■ Problem statement
Take the line holding "圣人说知见，当境无非是。" as the first line of the answer and the last line of the listing as its end; retype everything between exactly.

■ Dataset records
::::
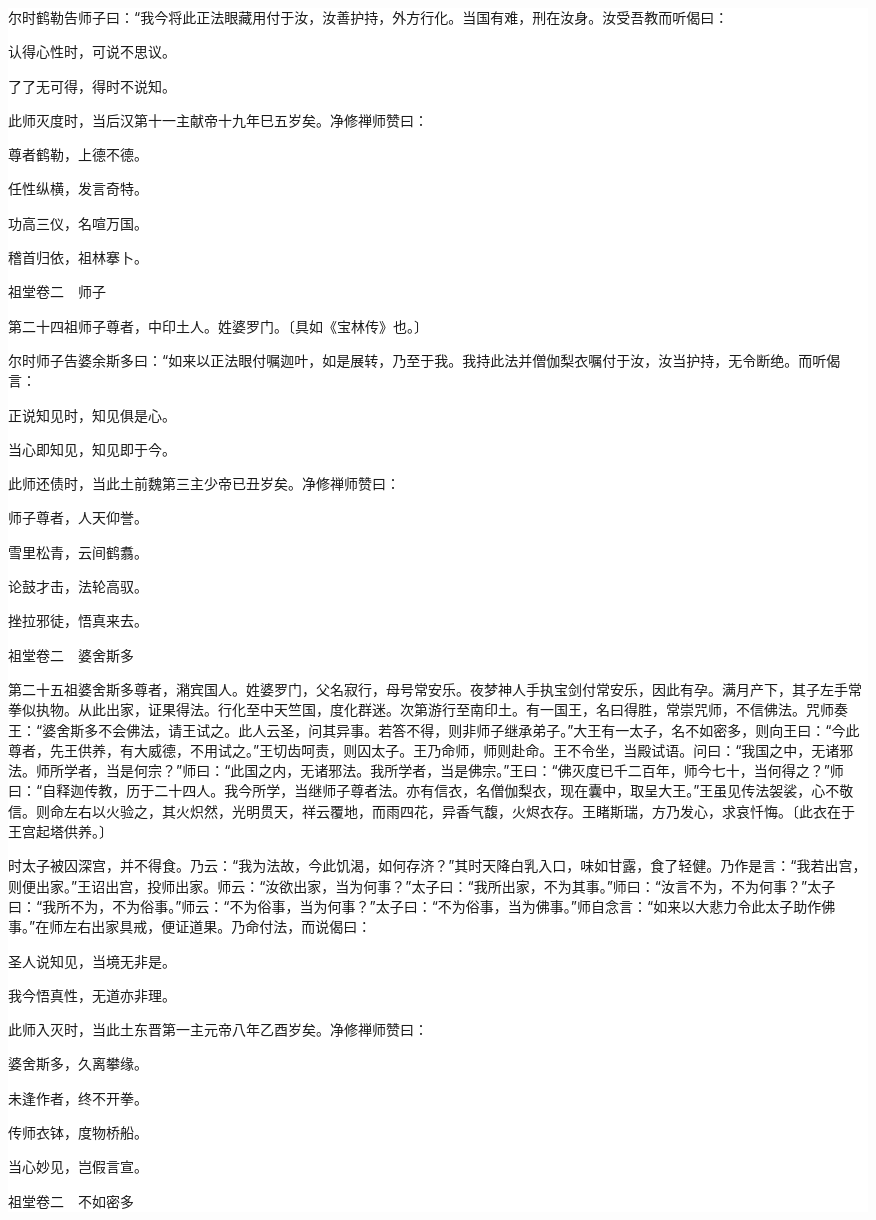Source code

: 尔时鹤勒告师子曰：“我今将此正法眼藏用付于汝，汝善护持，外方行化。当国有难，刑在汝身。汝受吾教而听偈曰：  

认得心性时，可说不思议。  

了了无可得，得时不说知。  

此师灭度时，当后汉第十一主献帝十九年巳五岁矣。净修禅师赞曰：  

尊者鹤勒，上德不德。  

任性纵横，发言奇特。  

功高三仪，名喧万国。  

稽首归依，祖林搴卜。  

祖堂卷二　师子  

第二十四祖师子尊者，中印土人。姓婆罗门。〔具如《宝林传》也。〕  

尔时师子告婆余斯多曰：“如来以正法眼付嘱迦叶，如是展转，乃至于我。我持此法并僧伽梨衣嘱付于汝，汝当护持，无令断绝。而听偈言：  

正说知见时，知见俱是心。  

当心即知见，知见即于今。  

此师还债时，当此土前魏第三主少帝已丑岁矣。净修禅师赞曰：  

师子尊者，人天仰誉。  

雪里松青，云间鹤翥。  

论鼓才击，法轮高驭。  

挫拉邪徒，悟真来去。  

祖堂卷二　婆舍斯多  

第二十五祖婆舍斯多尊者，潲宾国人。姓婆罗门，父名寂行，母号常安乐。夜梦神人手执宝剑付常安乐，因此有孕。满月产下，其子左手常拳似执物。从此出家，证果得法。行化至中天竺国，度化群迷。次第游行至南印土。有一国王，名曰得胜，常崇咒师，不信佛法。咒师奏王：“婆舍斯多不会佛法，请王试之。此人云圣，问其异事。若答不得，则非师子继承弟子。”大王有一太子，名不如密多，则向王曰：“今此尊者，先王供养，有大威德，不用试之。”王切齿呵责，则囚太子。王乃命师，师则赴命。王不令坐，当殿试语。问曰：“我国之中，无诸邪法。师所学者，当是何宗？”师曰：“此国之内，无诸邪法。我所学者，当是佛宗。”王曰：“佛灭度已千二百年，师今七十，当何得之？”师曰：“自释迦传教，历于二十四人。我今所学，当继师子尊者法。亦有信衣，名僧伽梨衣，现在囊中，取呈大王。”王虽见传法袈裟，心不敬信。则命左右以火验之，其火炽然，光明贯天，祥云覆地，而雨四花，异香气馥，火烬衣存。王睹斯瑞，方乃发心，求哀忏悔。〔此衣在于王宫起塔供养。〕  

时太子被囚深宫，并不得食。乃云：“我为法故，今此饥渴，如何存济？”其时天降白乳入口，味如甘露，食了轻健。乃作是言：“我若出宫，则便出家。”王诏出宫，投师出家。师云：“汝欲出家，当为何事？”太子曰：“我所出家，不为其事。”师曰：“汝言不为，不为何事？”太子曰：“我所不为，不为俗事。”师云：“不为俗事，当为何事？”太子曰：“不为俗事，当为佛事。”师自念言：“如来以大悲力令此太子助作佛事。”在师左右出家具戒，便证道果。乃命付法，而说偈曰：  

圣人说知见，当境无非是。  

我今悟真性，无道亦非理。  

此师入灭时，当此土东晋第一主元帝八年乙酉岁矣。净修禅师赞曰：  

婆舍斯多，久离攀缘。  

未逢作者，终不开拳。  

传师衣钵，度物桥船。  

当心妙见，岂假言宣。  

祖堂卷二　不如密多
::::
■ Answer to the problem
圣人说知见，当境无非是。  

我今悟真性，无道亦非理。  

此师入灭时，当此土东晋第一主元帝八年乙酉岁矣。净修禅师赞曰：  

婆舍斯多，久离攀缘。  

未逢作者，终不开拳。  

传师衣钵，度物桥船。  

当心妙见，岂假言宣。  

祖堂卷二　不如密多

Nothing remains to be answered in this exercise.